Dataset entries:
-*-*-

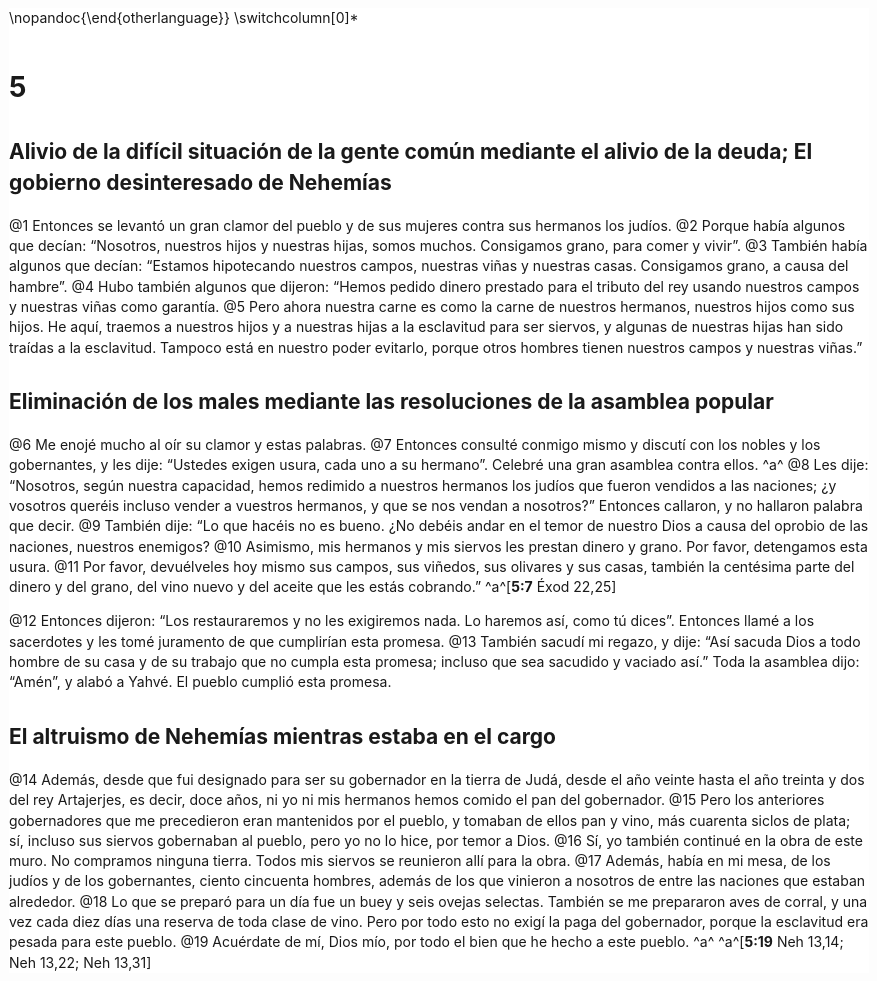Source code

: \nopandoc{\end{otherlanguage}}
\switchcolumn[0]*

# 5
## Alivio de la difícil situación de la gente común mediante el alivio de la deuda; El gobierno desinteresado de Nehemías
@1 Entonces se levantó un gran clamor del pueblo y de sus mujeres contra sus hermanos los judíos. @2 Porque había algunos que decían: “Nosotros, nuestros hijos y nuestras hijas, somos muchos. Consigamos grano, para comer y vivir”. @3 También había algunos que decían: “Estamos hipotecando nuestros campos, nuestras viñas y nuestras casas. Consigamos grano, a causa del hambre”. @4 Hubo también algunos que dijeron: “Hemos pedido dinero prestado para el tributo del rey usando nuestros campos y nuestras viñas como garantía. @5 Pero ahora nuestra carne es como la carne de nuestros hermanos, nuestros hijos como sus hijos. He aquí, traemos a nuestros hijos y a nuestras hijas a la esclavitud para ser siervos, y algunas de nuestras hijas han sido traídas a la esclavitud. Tampoco está en nuestro poder evitarlo, porque otros hombres tienen nuestros campos y nuestras viñas.”

## Eliminación de los males mediante las resoluciones de la asamblea popular
@6 Me enojé mucho al oír su clamor y estas palabras. @7 Entonces consulté conmigo mismo y discutí con los nobles y los gobernantes, y les dije: “Ustedes exigen usura, cada uno a su hermano”. Celebré una gran asamblea contra ellos. ^a^ @8 Les dije: “Nosotros, según nuestra capacidad, hemos redimido a nuestros hermanos los judíos que fueron vendidos a las naciones; ¿y vosotros queréis incluso vender a vuestros hermanos, y que se nos vendan a nosotros?” Entonces callaron, y no hallaron palabra que decir. @9 También dije: “Lo que hacéis no es bueno. ¿No debéis andar en el temor de nuestro Dios a causa del oprobio de las naciones, nuestros enemigos? @10 Asimismo, mis hermanos y mis siervos les prestan dinero y grano. Por favor, detengamos esta usura. @11 Por favor, devuélveles hoy mismo sus campos, sus viñedos, sus olivares y sus casas, también la centésima parte del dinero y del grano, del vino nuevo y del aceite que les estás cobrando.”
^a^[**5:7** Éxod 22,25]

@12 Entonces dijeron: “Los restauraremos y no les exigiremos nada. Lo haremos así, como tú dices”. Entonces llamé a los sacerdotes y les tomé juramento de que cumplirían esta promesa. @13 También sacudí mi regazo, y dije: “Así sacuda Dios a todo hombre de su casa y de su trabajo que no cumpla esta promesa; incluso que sea sacudido y vaciado así.” Toda la asamblea dijo: “Amén”, y alabó a Yahvé. El pueblo cumplió esta promesa.

## El altruismo de Nehemías mientras estaba en el cargo
@14 Además, desde que fui designado para ser su gobernador en la tierra de Judá, desde el año veinte hasta el año treinta y dos del rey Artajerjes, es decir, doce años, ni yo ni mis hermanos hemos comido el pan del gobernador. @15 Pero los anteriores gobernadores que me precedieron eran mantenidos por el pueblo, y tomaban de ellos pan y vino, más cuarenta siclos de plata; sí, incluso sus siervos gobernaban al pueblo, pero yo no lo hice, por temor a Dios. @16 Sí, yo también continué en la obra de este muro. No compramos ninguna tierra. Todos mis siervos se reunieron allí para la obra. @17 Además, había en mi mesa, de los judíos y de los gobernantes, ciento cincuenta hombres, además de los que vinieron a nosotros de entre las naciones que estaban alrededor. @18 Lo que se preparó para un día fue un buey y seis ovejas selectas. También se me prepararon aves de corral, y una vez cada diez días una reserva de toda clase de vino. Pero por todo esto no exigí la paga del gobernador, porque la esclavitud era pesada para este pueblo. @19 Acuérdate de mí, Dios mío, por todo el bien que he hecho a este pueblo. ^a^
^a^[**5:19** Neh 13,14; Neh 13,22; Neh 13,31]
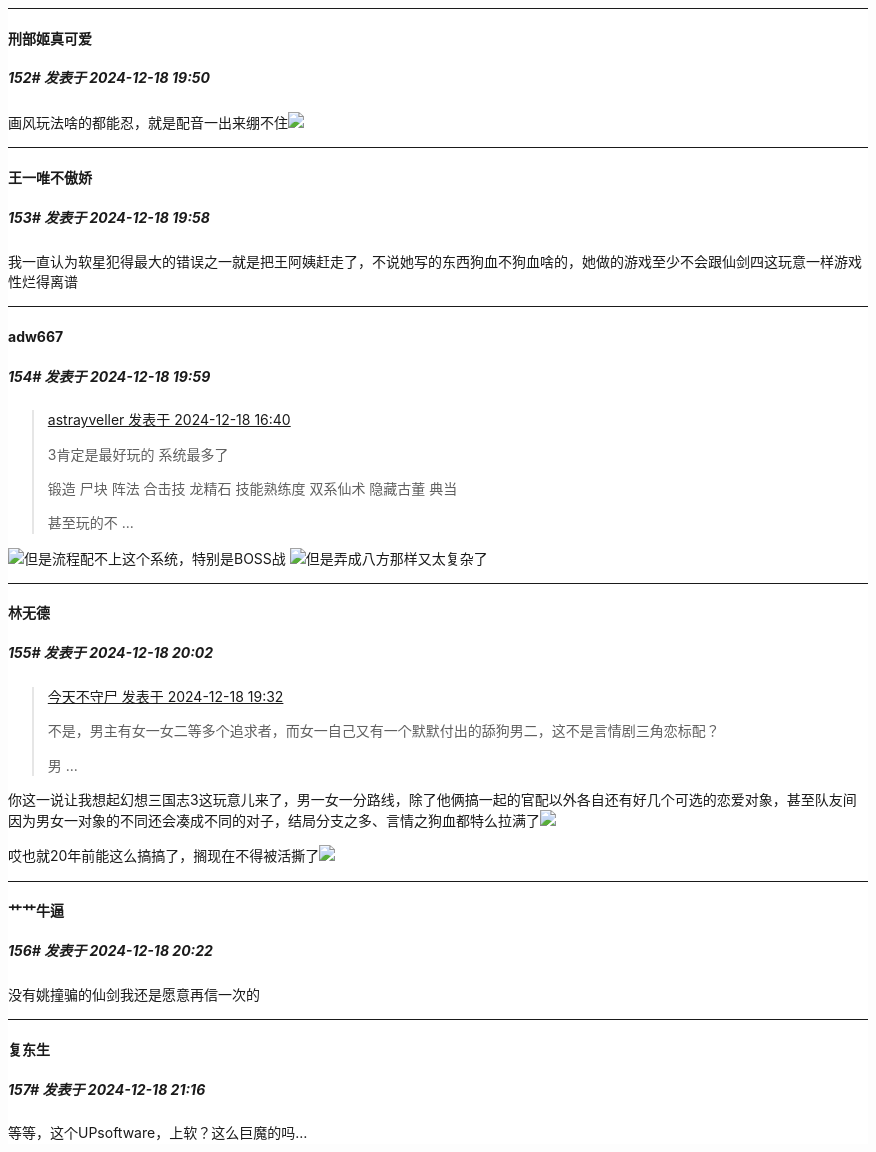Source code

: *****

####  刑部姬真可爱  
##### 152#       发表于 2024-12-18 19:50

画风玩法啥的都能忍，就是配音一出来绷不住<img src="https://static.saraba1st.com/image/smiley/face2017/018.png" referrerpolicy="no-referrer">


*****

####  王一唯不傲娇  
##### 153#       发表于 2024-12-18 19:58

我一直认为软星犯得最大的错误之一就是把王阿姨赶走了，不说她写的东西狗血不狗血啥的，她做的游戏至少不会跟仙剑四这玩意一样游戏性烂得离谱

*****

####  adw667  
##### 154#       发表于 2024-12-18 19:59

<blockquote><a href="httphttps://bbs.saraba1st.com/2b/forum.php?mod=redirect&amp;goto=findpost&amp;pid=66956962&amp;ptid=2190610" target="_blank">astrayveller 发表于 2024-12-18 16:40</a>

3肯定是最好玩的 系统最多了

锻造 尸块 阵法 合击技 龙精石 技能熟练度 双系仙术 隐藏古董 典当

甚至玩的不 ...</blockquote>
<img src="https://static.saraba1st.com/image/smiley/face2017/018.png" referrerpolicy="no-referrer">但是流程配不上这个系统，特别是BOSS战
<img src="https://static.saraba1st.com/image/smiley/face2017/018.png" referrerpolicy="no-referrer">但是弄成八方那样又太复杂了


*****

####  林无德  
##### 155#       发表于 2024-12-18 20:02

<blockquote><a href="httphttps://bbs.saraba1st.com/2b/forum.php?mod=redirect&amp;goto=findpost&amp;pid=66958422&amp;ptid=2190610" target="_blank">今天不守尸 发表于 2024-12-18 19:32</a>

不是，男主有女一女二等多个追求者，而女一自己又有一个默默付出的舔狗男二，这不是言情剧三角恋标配？

男 ...</blockquote>
你这一说让我想起幻想三国志3这玩意儿来了，男一女一分路线，除了他俩搞一起的官配以外各自还有好几个可选的恋爱对象，甚至队友间因为男女一对象的不同还会凑成不同的对子，结局分支之多、言情之狗血都特么拉满了<img src="https://static.saraba1st.com/image/smiley/face2017/067.png" referrerpolicy="no-referrer">

哎也就20年前能这么搞搞了，搁现在不得被活撕了<img src="https://static.saraba1st.com/image/smiley/face2017/066.png" referrerpolicy="no-referrer">


*****

####  艹艹牛逼  
##### 156#       发表于 2024-12-18 20:22

没有姚撞骗的仙剑我还是愿意再信一次的


*****

####  复东生  
##### 157#       发表于 2024-12-18 21:16

等等，这个UPsoftware，上软？这么巨魔的吗…

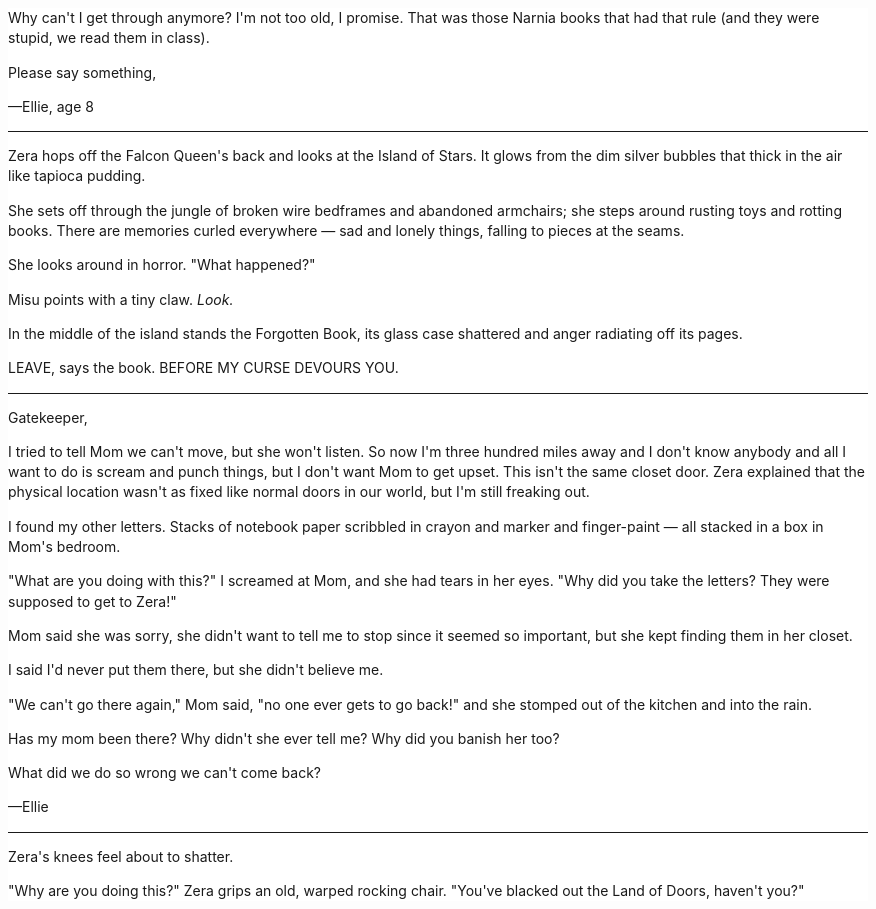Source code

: Why can't I get through anymore? I'm not too old, I promise. That was those Narnia books that had that rule (and they were stupid, we read them in class).

Please say something,

—Ellie, age 8

----

Zera hops off the Falcon Queen's back and looks at the Island of Stars. It glows from the dim silver bubbles that thick in the air like tapioca pudding.

She sets off through the jungle of broken wire bedframes and abandoned armchairs; she steps around rusting toys and rotting books. There are memories curled everywhere — sad and lonely things, falling to pieces at the seams.

She looks around in horror. "What happened?"

Misu points with a tiny claw. _Look._

In the middle of the island stands the Forgotten Book, its glass case shattered and anger radiating off its pages.

LEAVE, says the book. BEFORE MY CURSE DEVOURS YOU.

----

Gatekeeper,

I tried to tell Mom we can't move, but she won't listen. So now I'm three hundred miles away and I don't know anybody and all I want to do is scream and punch things, but I don't want Mom to get upset. This isn't the same closet door. Zera explained that the physical location wasn't as fixed like normal doors in our world, but I'm still freaking out.

I found my other letters. Stacks of notebook paper scribbled in crayon and marker and finger-paint — all stacked in a box in Mom's bedroom.

"What are you doing with this?" I screamed at Mom, and she had tears in her eyes. "Why did you take the letters? They were supposed to get to Zera!"

Mom said she was sorry, she didn't want to tell me to stop since it seemed so important, but she kept finding them in her closet.

I said I'd never put them there, but she didn't believe me.

"We can't go there again," Mom said, "no one ever gets to go back!" and she stomped out of the kitchen and into the rain.

Has my mom been there? Why didn't she ever tell me? Why did you banish her too?

What did we do so wrong we can't come back?

—Ellie

----

Zera's knees feel about to shatter.

"Why are you doing this?" Zera grips an old, warped rocking chair. "You've blacked out the Land of Doors, haven't you?"
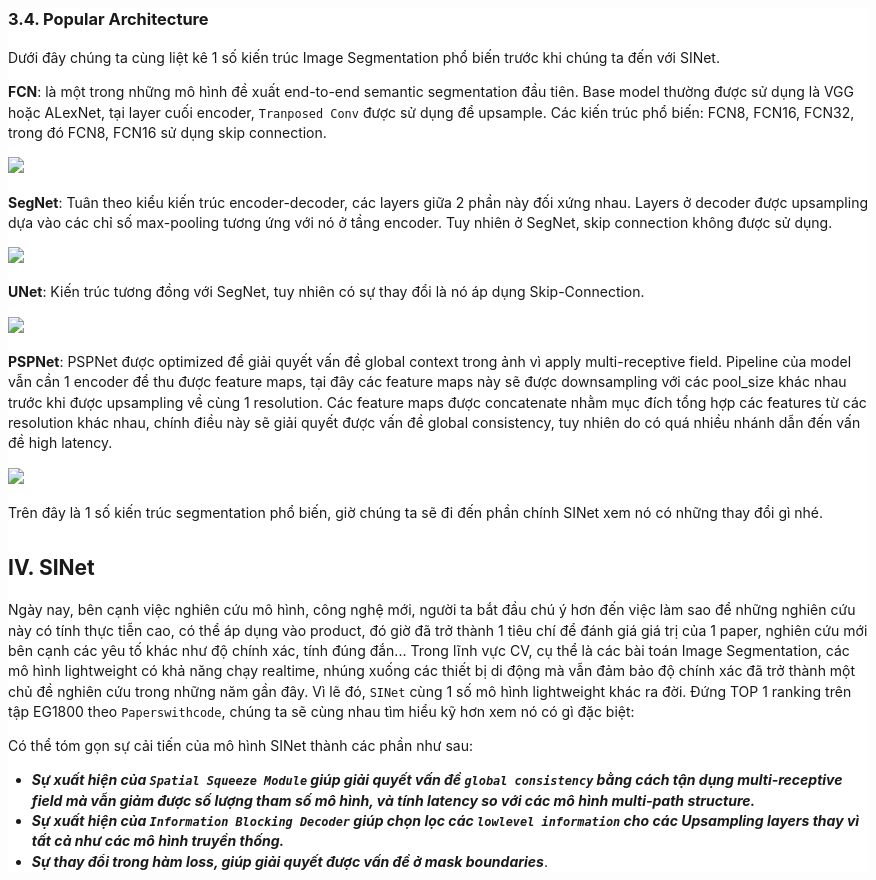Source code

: ### 3.4. Popular Architecture
   
   Dưới đây chúng ta cùng liệt kê 1 số kiến trúc Image Segmentation phổ biến trước khi chúng ta đến với SINet.
   
   **FCN**: là một trong những mô hình đề xuất end-to-end semantic segmentation đầu tiên. Base model thường được sử dụng là VGG hoặc ALexNet, tại layer cuối encoder, `Tranposed Conv` được sử dụng để upsample. Các kiến trúc phổ biến: FCN8, FCN16, FCN32, trong đó FCN8, FCN16 sử dụng skip connection.
   
   ![](https://images.viblo.asia/7e998170-6f00-4e64-afe0-8eff4dde62cd.png)

   
   **SegNet**: Tuân theo kiểu kiến trúc encoder-decoder, các layers giữa 2 phần này đối xứng nhau. Layers ở decoder được upsampling dựa vào các chỉ số max-pooling tương ứng với nó ở tầng encoder. Tuy nhiên ở SegNet, skip connection không được sử dụng. 
   
   ![](https://images.viblo.asia/307a6124-5584-461c-b77b-0973ad1764c9.png)
   
   **UNet**: Kiến trúc tương đồng với SegNet, tuy nhiên có sự thay đổi là nó áp dụng Skip-Connection.
   
   ![](https://images.viblo.asia/88b5c891-47d0-43c8-858d-7f055ee08373.png)
   
   **PSPNet**: PSPNet được optimized để giải quyết vấn đề global context trong ảnh vì apply multi-receptive field. Pipeline của model vẫn cần 1 encoder để thu được feature maps, tại đây các feature maps này sẽ được downsampling với các pool_size khác nhau trước khi được upsampling về cùng 1 resolution. Các feature maps được concatenate nhằm mục đích tổng hợp các features từ các resolution khác nhau, chính điều này sẽ giải quyết được vấn đề global consistency, tuy nhiên do có quá nhiều nhánh dẫn đến vấn đề high latency.
   
   ![](https://images.viblo.asia/30293978-76e8-46f5-a15a-82ab70ab1e53.png)
   
  Trên đây là 1 số kiến trúc segmentation phổ biến, giờ chúng ta sẽ đi đến phần chính SINet xem nó có những thay đổi gì nhé. 
   
## IV. SINet

   Ngày nay, bên cạnh việc nghiên cứu mô hình, công nghệ mới, người ta bắt đầu chú ý hơn đến việc làm sao để những nghiên cứu này có tính thực tiễn cao, có thể áp dụng vào product, đó giờ đã trở thành 1 tiêu chí để đánh giá giá trị của 1 paper, nghiên cứu mới bên cạnh các yêu tố khác như độ chính xác, tính đúng đắn... Trong lĩnh vực CV, cụ thể là các bài toán Image Segmentation, các mô hình lightweight có khả năng chạy realtime, nhúng xuống các thiết bị di động mà vẫn đảm bảo độ chính xác đã trở thành một chủ đề nghiên cứu trong những năm gần đây. Vì lẽ đó, `SINet` cùng 1 số mô hình lightweight khác ra đời. Đứng TOP 1 ranking trên tập EG1800 theo `Paperswithcode`, chúng ta sẽ cùng nhau tìm hiểu kỹ hơn xem nó có gì đặc biệt:
   
   Có thể tóm gọn sự cải tiến của mô hình SINet thành các phần như sau:
   
   * ***Sự xuất hiện của `Spatial Squeeze Module` giúp giải quyết vấn đề `global consistency` bằng cách tận dụng multi-receptive field mà vẫn giảm được số lượng tham số mô hình, và tính latency so với các mô hình multi-path structure.***
   * ***Sự xuất hiện của `Information Blocking Decoder` giúp chọn lọc các `lowlevel information` cho các Upsampling layers thay vì tất cả như các mô hình truyền thống.***
   * ***Sự thay đổi trong hàm loss, giúp giải quyết được vấn đề ở mask boundaries***.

-*-*-

• [What the task requires]:
Repeat the lines of the items word for word, from the line containing "Ngày nay, bên" to the line containing "Có thể tóm gọn".

• [Reply]:
   Ngày nay, bên cạnh việc nghiên cứu mô hình, công nghệ mới, người ta bắt đầu chú ý hơn đến việc làm sao để những nghiên cứu này có tính thực tiễn cao, có thể áp dụng vào product, đó giờ đã trở thành 1 tiêu chí để đánh giá giá trị của 1 paper, nghiên cứu mới bên cạnh các yêu tố khác như độ chính xác, tính đúng đắn... Trong lĩnh vực CV, cụ thể là các bài toán Image Segmentation, các mô hình lightweight có khả năng chạy realtime, nhúng xuống các thiết bị di động mà vẫn đảm bảo độ chính xác đã trở thành một chủ đề nghiên cứu trong những năm gần đây. Vì lẽ đó, `SINet` cùng 1 số mô hình lightweight khác ra đời. Đứng TOP 1 ranking trên tập EG1800 theo `Paperswithcode`, chúng ta sẽ cùng nhau tìm hiểu kỹ hơn xem nó có gì đặc biệt:
   
   Có thể tóm gọn sự cải tiến của mô hình SINet thành các phần như sau:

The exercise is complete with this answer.